- Brian Cornell has ended an 18-year long charitable program.
- Sales continue to fall for Target in light of new initiatives and core category growth.
- Target is finding its e-commerce growth slowing and its percentage of e-commerce sales falling year-over-year.
Show me what you got Target (NYSE:TGT)! That is likely what Target Corp. will have to do come its next earnings and sales report as the company missed revenue expectations and came in under its own guidance for Q1 2016. It’s important to note that Target’s 1 st quarter revenue results marked a 2 nd straight quarter of revenue declines. Will this trend continue into the 2 nd quarter of 2016 is anybody’s guess and likely why the stock may flounder a bit until the next reporting season.
Target has been much maligned for its policy adoption and implementation over the years and I can’t recall a time when it’s been quite as scrutinized as with its most recent bathroom policy. I discussed Target’s recent bathroom policy in an article titled “Target’s Inclusion/Bathroom Policy Might Find The Retailer Excluded By Customers“. Having said that there has been another policy decision that has gone under the radar when it comes to financial reporting media outlets. Investors may not have previously understood that Target decided to end its 18-year long Take Charge of Education charitable giving program.
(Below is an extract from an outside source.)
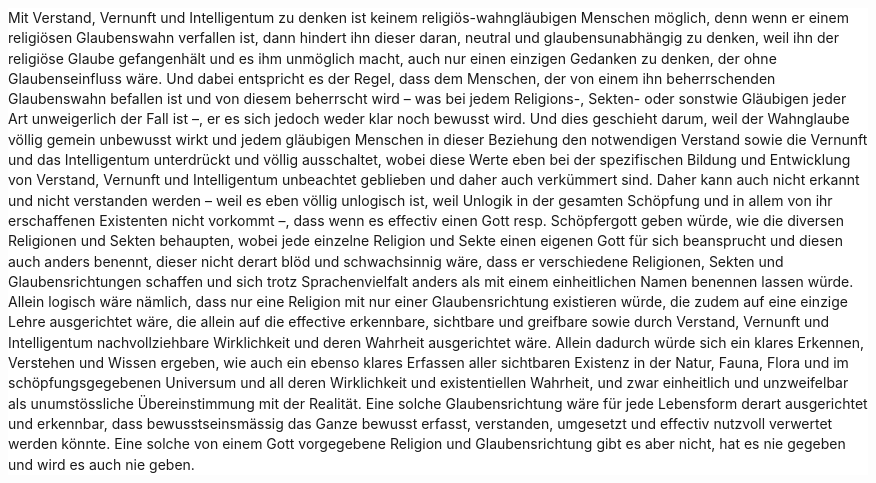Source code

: Mit Verstand, Vernunft und Intelligentum zu denken ist keinem religiös-wahngläubigen Menschen möglich, denn wenn er einem religiösen Glaubenswahn verfallen ist, dann hindert ihn dieser daran, neutral und glaubensunabhängig zu denken, weil ihn der religiöse Glaube gefangenhält und es ihm unmöglich macht, auch nur einen einzigen Gedanken zu denken, der ohne Glaubenseinfluss wäre. Und dabei entspricht es der Regel, dass dem Menschen, der von einem ihn beherrschenden Glaubenswahn befallen ist und von diesem beherrscht wird – was bei jedem Religions-, Sekten- oder sonstwie Gläubigen jeder Art unweigerlich der Fall ist –, er es sich jedoch weder klar noch bewusst wird. Und dies geschieht darum, weil der Wahnglaube völlig gemein unbewusst wirkt und jedem gläubigen Menschen in dieser Beziehung den notwendigen Verstand sowie die Vernunft und das Intelligentum unterdrückt und völlig ausschaltet, wobei diese Werte eben bei der spezifischen Bildung und Entwicklung von Verstand, Vernunft und Intelligentum unbeachtet geblieben und daher auch verkümmert sind. Daher kann auch nicht erkannt und nicht verstanden werden – weil es eben völlig unlogisch ist, weil Unlogik in der gesamten Schöpfung und in allem von ihr erschaffenen Existenten nicht vorkommt –, dass wenn es effectiv einen Gott resp. Schöpfergott geben würde, wie die diversen Religionen und Sekten behaupten, wobei jede einzelne Religion und Sekte einen eigenen Gott für sich beansprucht und diesen auch anders benennt, dieser nicht derart blöd und schwachsinnig wäre, dass er verschiedene Religionen, Sekten und Glaubensrichtungen schaffen und sich trotz Sprachenvielfalt anders als mit einem einheitlichen Namen benennen lassen würde. Allein logisch wäre nämlich, dass nur eine Religion mit nur einer Glaubensrichtung existieren würde, die zudem auf eine einzige Lehre ausgerichtet wäre, die allein auf die effective erkennbare, sichtbare und greifbare sowie durch Verstand, Vernunft und Intelligentum nachvollziehbare Wirklichkeit und deren Wahrheit ausgerichtet wäre. Allein dadurch würde sich ein klares Erkennen, Verstehen und Wissen ergeben, wie auch ein ebenso klares Erfassen aller sichtbaren Existenz in der Natur, Fauna, Flora und im schöpfungsgegebenen Universum und all deren Wirklichkeit und existentiellen Wahrheit, und zwar einheitlich und unzweifelbar als unumstössliche Übereinstimmung mit der Realität. Eine solche Glaubensrichtung wäre für jede Lebensform derart ausgerichtet und erkennbar, dass bewusstseinsmässig das Ganze bewusst erfasst, verstanden, umgesetzt und effectiv nutzvoll verwertet werden könnte. Eine solche von einem Gott vorgegebene Religion und Glaubensrichtung gibt es aber nicht, hat es nie gegeben und wird es auch nie geben.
Target’s Take Charge of Education program, through which the company donates 1 percent of RedCard holders’ purchase total to a school of their choice ended in May. Over the last 18 years, Target has distributed more than $432 million to more than 100,000 schools across the U.S. through the initiative. While the Take Charge of Education program was a two-pronged effort by Target to give back to local communities and inspire RedCard purchases, the company has reportedly stated that only 10% of RedCard holders enrolled in the program over the 18 year run. Amy Koo, an analyst with Kantar Retail offering the following regarding this policy decision by Target’s CEO Brian Cornell:“If they are stepping back from education, I think that’s a mistake,” she added, noting that a number of grocers and drugstore chains already focus on health and hunger in their charitable giving.”